===== INPUT DATA =====

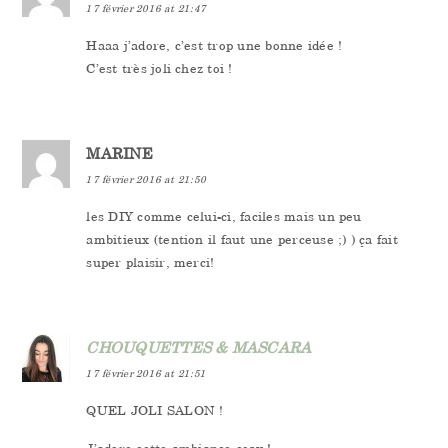
17 février 2016 at 21:47
Haaa j’adore, c’est trop une bonne idée !
C’est très joli chez toi !
MARINE
17 février 2016 at 21:50
les DIY comme celui-ci, faciles mais un peu
ambitieux (tention il faut une perceuse ;) ) ça fait
super plaisir, merci!
CHOUQUETTES & MASCARA
17 février 2016 at 21:51
QUEL JOLI SALON !
J’adore cette ambiance cosy !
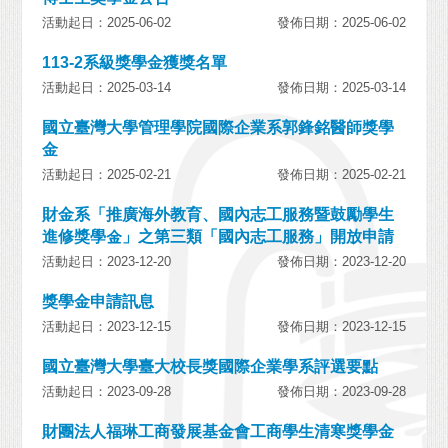
活動起日：2025-06-02
發佈日期：2025-06-02
113-2系級獎學金獲獎名單
活動起日：2025-03-14
發佈日期：2025-03-14
國立臺灣大學管理學院國際企業系郭鋒銘醫師獎學
金
活動起日：2025-02-21
發佈日期：2025-02-21
財金系「推廣海外教育、國內志工服務暨鼓勵學生
進修獎學金」之第三類「國內志工服務」開放申請
活動起日：2023-12-20
發佈日期：2023-12-20
獎學金申請訊息
活動起日：2023-12-15
發佈日期：2023-12-15
國立臺灣大學臺大校長獎國際企業學系評選要點
活動起日：2023-09-28
發佈日期：2023-09-28
財團法人福琳工商發展基金會工商學生清寒獎學金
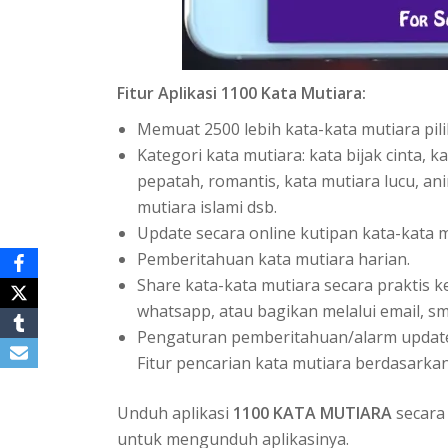
Fitur Aplikasi 1100 Kata Mutiara:
Memuat 2500 lebih kata-kata mutiara pili
Kategori kata mutiara: kata bijak cinta, k
pepatah, romantis, kata mutiara lucu, anim
mutiara islami dsb.
Update secara online kutipan kata-kata m
Pemberitahuan kata mutiara harian.
Share kata-kata mutiara secara praktis ke 
whatsapp, atau bagikan melalui email, sm
Pengaturan pemberitahuan/alarm update
Fitur pencarian kata mutiara berdasarkan
Unduh aplikasi
1100 KATA MUTIARA
secara 
untuk mengunduh aplikasinya.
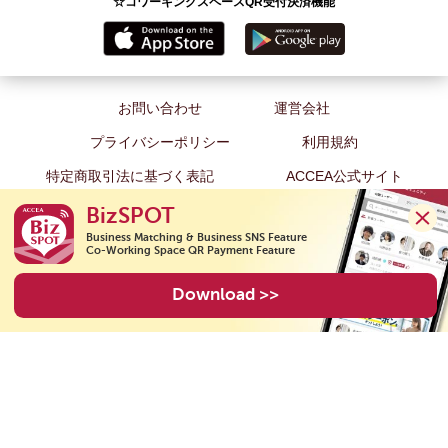
☆コワーキングスペースQR受付決済機能
お問い合わせ
運営会社
プライバシーポリシー
利用規約
特定商取引法に基づく表記
ACCEA公式サイト
BizSPOT
Business Matching & Business SNS Feature

Co-Working Space QR Payment Feature
Copyright(C) 2020 ACCEA Co., Ltd. All Rights Reserved.
Download >>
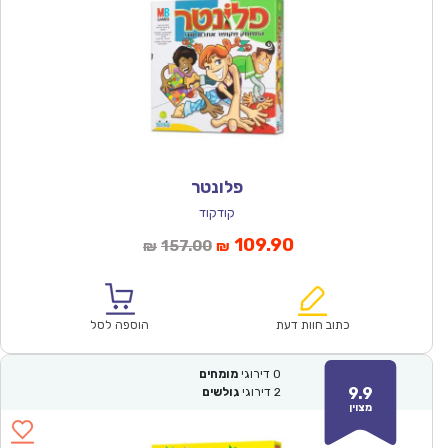
פלונטר
קודקוד
המחיר
המחיר
109.90
157.00
₪
₪
הנוכחי
המקורי
הוא:
היה:
₪157.00.
₪109.90.
כתוב חוות דעת
הוספה לסל
0
דירוגי
מומחים
9.9
2
דירוגי
גולשים
מצוין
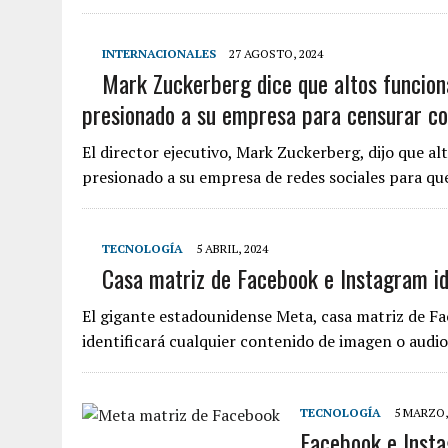
INTERNACIONALES
27 AGOSTO, 2024
Mark Zuckerberg dice que altos funciona
presionado a su empresa para censurar co
El director ejecutivo, Mark Zuckerberg, dijo que a
presionado a su empresa de redes sociales para qu
TECNOLOGÍA
5 ABRIL, 2024
Casa matriz de Facebook e Instagram id
El gigante estadounidense Meta, casa matriz de Fa
identificará cualquier contenido de imagen o audi
TECNOLOGÍA
5 MARZO,
Facebook e Insta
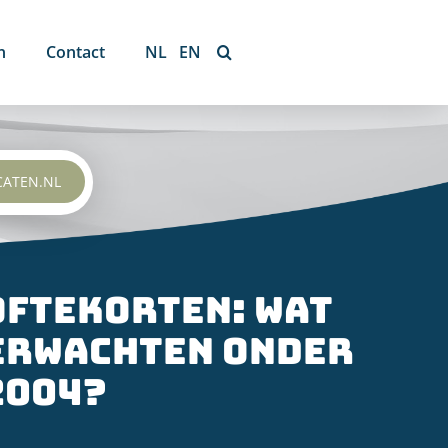
n
Contact
NL
EN
CATEN.NL
oftekorten: wat
erwachten onder
2004?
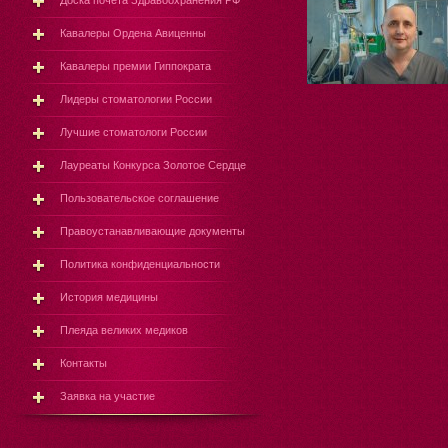
Доска почёта Здравоохранения РФ
Кавалеры Ордена Авиценны
Кавалеры премии Гиппократа
Лидеры стоматологии России
Лучшие стоматологи России
Лауреаты Конкурса Золотое Сердце
Пользовательское соглашение
Правоустанавливающие документы
Политика конфиденциальности
История медицины
Плеяда великих медиков
Контакты
Заявка на участие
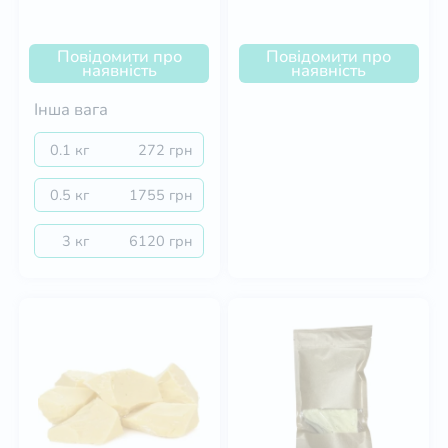
Повідомити про
Повідомити про
наявність
наявність
Інша вага
0.1 кг
272 грн
0.5 кг
1755 грн
3 кг
6120 грн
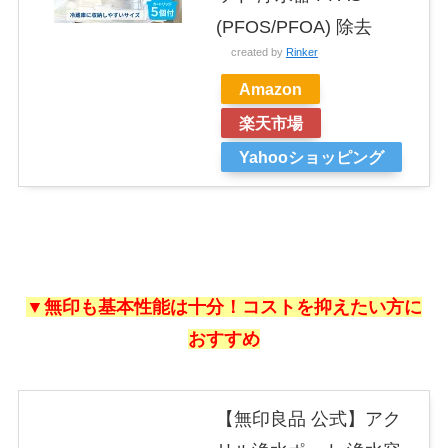
(PFOS/PFOA) 除去
created by
Rinker
Amazon
楽天市場
Yahooショッピング
▼無印も基本性能は十分！コストを抑えたい方に
おすすめ
【無印良品 公式】アク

=====

_TASK OBJECTIVE_
Apart from the images, every line above needs to be printed again exactly.

_ANSWER AREA_
17 février 2016 at 21:47
Haaa j’adore, c’est trop une bonne idée !
C’est très joli chez toi !
MARINE
17 février 2016 at 21:50
les DIY comme celui-ci, faciles mais un peu
ambitieux (tention il faut une perceuse ;) ) ça fait
super plaisir, merci!
CHOUQUETTES & MASCARA
17 février 2016 at 21:51
QUEL JOLI SALON !
J’adore cette ambiance cosy !
活動起日：2025-06-02
發佈日期：2025-06-02
113-2系級獎學金獲獎名單
活動起日：2025-03-14
發佈日期：2025-03-14
國立臺灣大學管理學院國際企業系郭鋒銘醫師獎學
金
活動起日：2025-02-21
發佈日期：2025-02-21
財金系「推廣海外教育、國內志工服務暨鼓勵學生
進修獎學金」之第三類「國內志工服務」開放申請
活動起日：2023-12-20
發佈日期：2023-12-20
獎學金申請訊息
活動起日：2023-12-15
發佈日期：2023-12-15
國立臺灣大學臺大校長獎國際企業學系評選要點
活動起日：2023-09-28
發佈日期：2023-09-28
財團法人福琳工商發展基金會工商學生清寒獎學金
Fitur Aplikasi 1100 Kata Mutiara:
Memuat 2500 lebih kata-kata mutiara pili
Kategori kata mutiara: kata bijak cinta, k
pepatah, romantis, kata mutiara lucu, anim
mutiara islami dsb.
Update secara online kutipan kata-kata m
Pemberitahuan kata mutiara harian.
Share kata-kata mutiara secara praktis ke 
whatsapp, atau bagikan melalui email, sm
Pengaturan pemberitahuan/alarm update
Fitur pencarian kata mutiara berdasarkan
Unduh aplikasi
1100 KATA MUTIARA
secara 
untuk mengunduh aplikasinya.
☆コワーキングスペースQR受付決済機能
お問い合わせ
運営会社
プライバシーポリシー
利用規約
特定商取引法に基づく表記
ACCEA公式サイト
BizSPOT
Business Matching & Business SNS Feature

Co-Working Space QR Payment Feature
Copyright(C) 2020 ACCEA Co., Ltd. All Rights Reserved.
Download >>
פלונטר
קודקוד
המחיר
המחיר
109.90
157.00
₪
₪
הנוכחי
המקורי
הוא:
היה:
₪157.00.
₪109.90.
כתוב חוות דעת
הוספה לסל
0
דירוגי
מומחים
9.9
2
דירוגי
גולשים
מצוין
INTERNACIONALES
27 AGOSTO, 2024
Mark Zuckerberg dice que altos funciona
presionado a su empresa para censurar co
El director ejecutivo, Mark Zuckerberg, dijo que a
presionado a su empresa de redes sociales para qu
TECNOLOGÍA
5 ABRIL, 2024
Casa matriz de Facebook e Instagram id
El gigante estadounidense Meta, casa matriz de Fa
identificará cualquier contenido de imagen o audi
TECNOLOGÍA
5 MARZO,
Facebook e Insta
n
Contact
NL
EN
CATEN.NL
oftekorten: wat
erwachten onder
2004?
Доска почёта Здравоохранения РФ
Кавалеры Ордена Авиценны
Кавалеры премии Гиппократа
Лидеры стоматологии России
Лучшие стоматологи России
Лауреаты Конкурса Золотое Сердце
Пользовательское соглашение
Правоустанавливающие документы
Политика конфиденциальности
История медицины
Плеяда великих медиков
Контакты
Заявка на участие
Повідомити про
Повідомити про
наявність
наявність
Інша вага
0.1 кг
272 грн
0.5 кг
1755 грн
3 кг
6120 грн
(PFOS/PFOA) 除去
created by
Rinker
Amazon
楽天市場
Yahooショッピング
▼無印も基本性能は十分！コストを抑えたい方に
おすすめ
【無印良品 公式】アク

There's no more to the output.